The union also argues the Phelps Dodge refused to allow its best economic proposal be subjected to a ratification vote. During the June 26 meeting, Phelps Dodge submitted a third and better economic proposal to the bargaining committee. The proposal was conditioned upon the bargaining committee's recommendation to the union membership that the offer be ratified. The union refused to recommend it and the offer was withdrawn. The union fails to support its argument with any citation of authority and the issue is therefore waived. Dominguez v. Gallmeyer, (1980) Ind. App., 402 N.E.2d 1295. Moreover, this court fails to realize what is wrong with a party submitting a conditional offer during labor negotiations. The union alleges that the conditional offer demonstrates the parties were not at impasse because Phelps Dodge was willing to give greater benefits. Phelps Dodge's offer was conditioned on the bargaining committee's recommendation. The determination of whether the parties were at impasse is a factual determination.
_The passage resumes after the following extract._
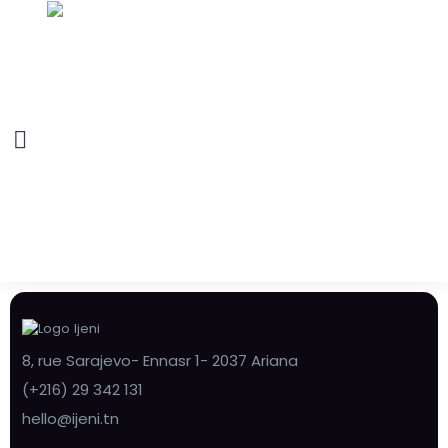
8, rue Sarajevo- Ennasr 1- 2037 Ariana
(+216) 29 342 131
hello@ijeni.tn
The union's final argument is that the Review Board ignored competent evidence. The union correctly points out that in addition to four reasons for reversing the factual determinations of the Review Board previously discussed, the Review Board can be reversed for ignoring competent evidence. Williamson Co. v. Review Board, (1969) 145 Ind. App. 266, 250 N.E.2d 612.

The union contends that the testimony of a witness for Phelps Dodge establishes that the employer instituted the lockout in order to force settlements at other plants which had contracts set to expire. The union asserts that the Review Board ignored this evidence. Our review of the testimony does not support this contention. The witness explained that the reason the lockout was implemented was because the parties were at impasse and secondly, that Phelps Dodge thought the union would "drag their feet" until the other bargaining agreements expired. The witness merely verbalized his thoughts as to why the parties were at impasse. We remain unpersuaded that the Review Board ignored any competent evidence in its determination.

The judgment is affirmed.

RATLIFF, P.J., and NEAL, J., concur.